### Given task a
Extract every line of the entries that contains the string "center". Case counts.

### Document extract
Getting Content Into HathiTrust

Ingest of digital objects and associated metadata is performed at the University of Michigan (UM). The digital objects are then replicated to HathiTrust's active mirror site in Indiana and stored on backup tape. Information about HathiTrust's technical infrastructure can be found at http://www.hathitrust.org/technology.

Specifications for the two components of ingest (ingest of Bibliographic Data, and the ingest of the Digital Content) are given below, followed by a complete Ingest Checklist.

Bibliographic Data

Prior to ingest of content, a Participating Institution makes available accurate bibliographic records for digital objects. Those records are loaded into a database at the University of Michigan. The records act as a manifest of the digital content and are used as part of the Repository digital object management strategy. Each record and digital page image identifies the source of the print volume upon which the digital file is based.

Bibliographic metadata specifications

Loading of bibliographic metadata must occur before content ingest can begin. Ingest from a variety of digitization sources is supported but the most generalized are Google and the Internet Archive. As a default, metadata for objects originating from additional sources should conform to the specifications for Google-digitized content. If there are exceptions, UM will work with Institutions to develop an acceptable scheme.

Google

  • Data should be in Marc or Marcxml format, in utf8 encoding
  • Records as complete as possible
  • Strongly preferred: One bibliographic record per item (multi-volume works should have the same record repeated for each item). Each record should contain a single 955 field
  • Local system number in 001
  • OCLC number in an 035 field with appropriate identifying prefix (OcoLC, ocm, ocn, etc.)
  • Strongly preferred: Barcode in 955|b; any alphabetic characters should be lowercase.
  • Strongly preferred: Item description (enumeration / chronology) in 955|v.

Specifications for Internet Archive-digitized content are similar, but the Internet Archive ARK identifier should be in the 955|b field and the Internet Archive identifier in the 955|q.

### Given task b
Summarize the page on getting content into HathiTrust in two sentences.

### Rows
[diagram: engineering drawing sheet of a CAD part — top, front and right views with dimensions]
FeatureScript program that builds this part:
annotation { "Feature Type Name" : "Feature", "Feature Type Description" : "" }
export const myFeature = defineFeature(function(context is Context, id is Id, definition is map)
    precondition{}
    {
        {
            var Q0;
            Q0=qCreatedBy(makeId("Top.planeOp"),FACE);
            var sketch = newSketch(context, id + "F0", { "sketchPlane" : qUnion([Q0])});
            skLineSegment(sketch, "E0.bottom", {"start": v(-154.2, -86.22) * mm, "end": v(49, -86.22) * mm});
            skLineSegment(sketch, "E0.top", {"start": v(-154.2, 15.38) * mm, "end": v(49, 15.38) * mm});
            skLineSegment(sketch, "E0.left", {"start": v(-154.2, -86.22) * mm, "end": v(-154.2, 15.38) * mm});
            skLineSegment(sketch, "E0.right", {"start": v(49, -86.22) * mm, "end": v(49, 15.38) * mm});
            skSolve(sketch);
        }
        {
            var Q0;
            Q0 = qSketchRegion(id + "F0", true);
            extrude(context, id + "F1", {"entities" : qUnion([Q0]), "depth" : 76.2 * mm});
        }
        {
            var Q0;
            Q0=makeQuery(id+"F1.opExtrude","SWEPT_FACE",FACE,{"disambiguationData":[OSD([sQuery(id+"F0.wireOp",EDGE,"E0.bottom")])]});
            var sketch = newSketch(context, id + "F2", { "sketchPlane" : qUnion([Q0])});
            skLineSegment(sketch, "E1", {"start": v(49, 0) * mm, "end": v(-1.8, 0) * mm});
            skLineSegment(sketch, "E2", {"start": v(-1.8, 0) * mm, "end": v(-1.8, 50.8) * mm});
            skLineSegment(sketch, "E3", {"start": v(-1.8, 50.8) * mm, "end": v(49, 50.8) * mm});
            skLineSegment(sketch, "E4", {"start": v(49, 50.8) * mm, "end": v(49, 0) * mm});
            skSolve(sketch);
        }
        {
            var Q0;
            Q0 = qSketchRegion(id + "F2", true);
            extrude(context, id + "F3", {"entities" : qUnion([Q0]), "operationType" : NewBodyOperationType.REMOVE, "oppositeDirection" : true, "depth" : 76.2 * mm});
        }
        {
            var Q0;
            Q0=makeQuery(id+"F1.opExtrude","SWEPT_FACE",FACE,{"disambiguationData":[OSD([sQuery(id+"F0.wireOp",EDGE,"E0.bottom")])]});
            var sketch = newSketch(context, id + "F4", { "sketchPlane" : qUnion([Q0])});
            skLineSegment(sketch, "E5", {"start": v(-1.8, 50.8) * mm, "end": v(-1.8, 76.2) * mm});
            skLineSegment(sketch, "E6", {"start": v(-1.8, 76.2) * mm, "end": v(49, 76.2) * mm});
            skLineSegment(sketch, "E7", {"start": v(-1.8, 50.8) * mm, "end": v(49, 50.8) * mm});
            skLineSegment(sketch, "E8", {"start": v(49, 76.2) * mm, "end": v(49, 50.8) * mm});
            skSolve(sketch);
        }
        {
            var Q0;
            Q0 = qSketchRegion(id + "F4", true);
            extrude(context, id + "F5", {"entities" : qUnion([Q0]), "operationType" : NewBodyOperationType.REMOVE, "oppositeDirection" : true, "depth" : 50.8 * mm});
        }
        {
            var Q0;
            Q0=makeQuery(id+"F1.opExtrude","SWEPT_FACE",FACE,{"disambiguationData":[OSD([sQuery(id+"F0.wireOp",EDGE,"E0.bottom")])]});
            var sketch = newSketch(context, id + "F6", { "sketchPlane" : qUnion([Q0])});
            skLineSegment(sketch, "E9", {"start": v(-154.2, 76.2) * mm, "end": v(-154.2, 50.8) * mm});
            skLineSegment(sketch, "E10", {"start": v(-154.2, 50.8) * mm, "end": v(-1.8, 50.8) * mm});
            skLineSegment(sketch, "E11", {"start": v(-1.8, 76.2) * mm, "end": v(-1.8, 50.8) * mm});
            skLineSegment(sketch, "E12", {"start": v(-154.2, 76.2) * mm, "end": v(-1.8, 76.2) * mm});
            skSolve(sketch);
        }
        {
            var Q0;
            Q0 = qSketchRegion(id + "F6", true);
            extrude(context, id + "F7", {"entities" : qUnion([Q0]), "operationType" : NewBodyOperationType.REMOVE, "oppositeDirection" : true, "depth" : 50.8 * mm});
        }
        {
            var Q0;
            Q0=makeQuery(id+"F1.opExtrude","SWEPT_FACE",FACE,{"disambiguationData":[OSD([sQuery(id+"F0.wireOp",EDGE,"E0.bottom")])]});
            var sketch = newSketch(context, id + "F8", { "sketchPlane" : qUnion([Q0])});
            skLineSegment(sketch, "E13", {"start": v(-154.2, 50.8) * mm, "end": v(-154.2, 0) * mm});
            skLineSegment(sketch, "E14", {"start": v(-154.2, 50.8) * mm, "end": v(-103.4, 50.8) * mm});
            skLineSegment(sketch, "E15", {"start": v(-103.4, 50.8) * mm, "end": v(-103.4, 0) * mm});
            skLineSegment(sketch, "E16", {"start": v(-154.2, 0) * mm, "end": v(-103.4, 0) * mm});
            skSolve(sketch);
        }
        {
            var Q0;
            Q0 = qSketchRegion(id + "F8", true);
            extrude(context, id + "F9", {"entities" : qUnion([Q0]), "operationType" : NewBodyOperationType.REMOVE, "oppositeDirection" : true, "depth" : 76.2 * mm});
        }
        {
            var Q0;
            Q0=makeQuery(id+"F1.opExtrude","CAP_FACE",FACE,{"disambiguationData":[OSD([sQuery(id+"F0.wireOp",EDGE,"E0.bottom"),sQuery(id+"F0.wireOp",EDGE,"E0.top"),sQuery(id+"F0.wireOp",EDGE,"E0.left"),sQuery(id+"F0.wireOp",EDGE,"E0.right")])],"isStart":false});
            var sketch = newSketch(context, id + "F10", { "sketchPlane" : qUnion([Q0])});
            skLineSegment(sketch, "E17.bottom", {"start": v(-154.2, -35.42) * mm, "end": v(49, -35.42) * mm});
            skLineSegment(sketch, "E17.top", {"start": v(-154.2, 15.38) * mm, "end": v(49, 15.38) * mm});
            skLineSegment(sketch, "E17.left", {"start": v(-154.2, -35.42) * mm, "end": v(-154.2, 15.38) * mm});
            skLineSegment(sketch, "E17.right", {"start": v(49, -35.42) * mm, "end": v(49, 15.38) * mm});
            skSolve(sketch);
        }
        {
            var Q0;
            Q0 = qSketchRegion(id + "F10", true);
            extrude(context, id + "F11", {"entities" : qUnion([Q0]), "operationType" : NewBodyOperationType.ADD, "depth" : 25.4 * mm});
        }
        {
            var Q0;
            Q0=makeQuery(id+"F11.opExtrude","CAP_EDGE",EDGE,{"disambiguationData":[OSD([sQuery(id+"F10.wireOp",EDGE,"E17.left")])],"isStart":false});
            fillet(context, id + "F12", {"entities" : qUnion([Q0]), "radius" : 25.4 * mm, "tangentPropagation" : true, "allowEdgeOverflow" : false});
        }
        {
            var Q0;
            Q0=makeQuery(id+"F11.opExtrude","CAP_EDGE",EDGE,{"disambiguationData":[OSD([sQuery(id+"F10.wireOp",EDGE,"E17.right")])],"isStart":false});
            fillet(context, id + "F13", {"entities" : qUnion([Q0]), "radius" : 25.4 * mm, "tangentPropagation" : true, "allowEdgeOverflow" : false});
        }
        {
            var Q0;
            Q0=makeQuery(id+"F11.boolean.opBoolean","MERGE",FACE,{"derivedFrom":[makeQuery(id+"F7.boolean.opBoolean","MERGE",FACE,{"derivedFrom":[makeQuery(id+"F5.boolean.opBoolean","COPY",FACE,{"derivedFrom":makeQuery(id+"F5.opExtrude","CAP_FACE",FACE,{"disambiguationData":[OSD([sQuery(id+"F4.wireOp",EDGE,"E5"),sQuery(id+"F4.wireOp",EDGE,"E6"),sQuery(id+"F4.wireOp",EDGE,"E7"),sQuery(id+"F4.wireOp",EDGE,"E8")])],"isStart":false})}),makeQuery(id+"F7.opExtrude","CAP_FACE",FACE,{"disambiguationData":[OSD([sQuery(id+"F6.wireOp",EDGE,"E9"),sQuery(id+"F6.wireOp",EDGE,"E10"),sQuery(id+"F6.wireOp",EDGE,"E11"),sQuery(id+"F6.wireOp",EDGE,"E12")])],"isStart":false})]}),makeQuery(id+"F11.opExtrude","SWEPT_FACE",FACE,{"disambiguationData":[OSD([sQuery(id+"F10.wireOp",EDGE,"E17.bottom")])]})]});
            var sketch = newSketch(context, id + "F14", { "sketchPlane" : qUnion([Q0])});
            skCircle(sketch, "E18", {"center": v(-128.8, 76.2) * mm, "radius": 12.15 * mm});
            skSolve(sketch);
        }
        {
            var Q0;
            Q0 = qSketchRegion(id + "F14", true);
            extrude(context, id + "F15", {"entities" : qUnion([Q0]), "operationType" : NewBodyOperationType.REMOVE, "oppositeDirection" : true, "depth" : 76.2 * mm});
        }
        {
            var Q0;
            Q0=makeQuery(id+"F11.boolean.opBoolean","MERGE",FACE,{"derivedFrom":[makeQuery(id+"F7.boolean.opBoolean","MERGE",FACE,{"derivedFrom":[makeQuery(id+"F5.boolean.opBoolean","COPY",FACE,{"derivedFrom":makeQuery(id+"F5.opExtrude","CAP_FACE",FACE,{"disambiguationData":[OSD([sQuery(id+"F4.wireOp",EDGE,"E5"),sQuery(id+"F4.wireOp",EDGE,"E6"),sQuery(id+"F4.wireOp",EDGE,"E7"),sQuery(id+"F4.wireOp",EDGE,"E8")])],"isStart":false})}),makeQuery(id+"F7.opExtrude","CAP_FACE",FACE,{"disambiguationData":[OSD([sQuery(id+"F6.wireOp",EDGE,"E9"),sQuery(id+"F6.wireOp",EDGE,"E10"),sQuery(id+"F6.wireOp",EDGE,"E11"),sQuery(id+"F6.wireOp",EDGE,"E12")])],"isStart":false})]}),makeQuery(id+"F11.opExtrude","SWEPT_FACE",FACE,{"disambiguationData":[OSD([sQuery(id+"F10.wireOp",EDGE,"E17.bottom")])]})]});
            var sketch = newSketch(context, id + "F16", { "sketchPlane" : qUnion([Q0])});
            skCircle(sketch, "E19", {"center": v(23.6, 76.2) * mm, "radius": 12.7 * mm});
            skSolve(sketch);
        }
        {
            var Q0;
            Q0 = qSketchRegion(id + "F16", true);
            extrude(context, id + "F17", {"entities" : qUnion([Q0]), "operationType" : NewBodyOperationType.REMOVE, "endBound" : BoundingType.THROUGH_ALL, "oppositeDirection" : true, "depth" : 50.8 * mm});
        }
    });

### Problem solution a
            skCircle(sketch, "E18", {"center": v(-128.8, 76.2) * mm, "radius": 12.15 * mm});
            skCircle(sketch, "E19", {"center": v(23.6, 76.2) * mm, "radius": 12.7 * mm});

### Problem solution b
Digital objects and their metadata are ingested at the University of Michigan, then replicated to HathiTrust's active mirror site in Indiana and stored on backup tape. Bibliographic records must be loaded before content ingest can begin, and for Google-digitized content they should be in Marc or Marcxml format with utf8 encoding, preferably one record per item with a single 955 field, the barcode in 955|b and the item description in 955|v.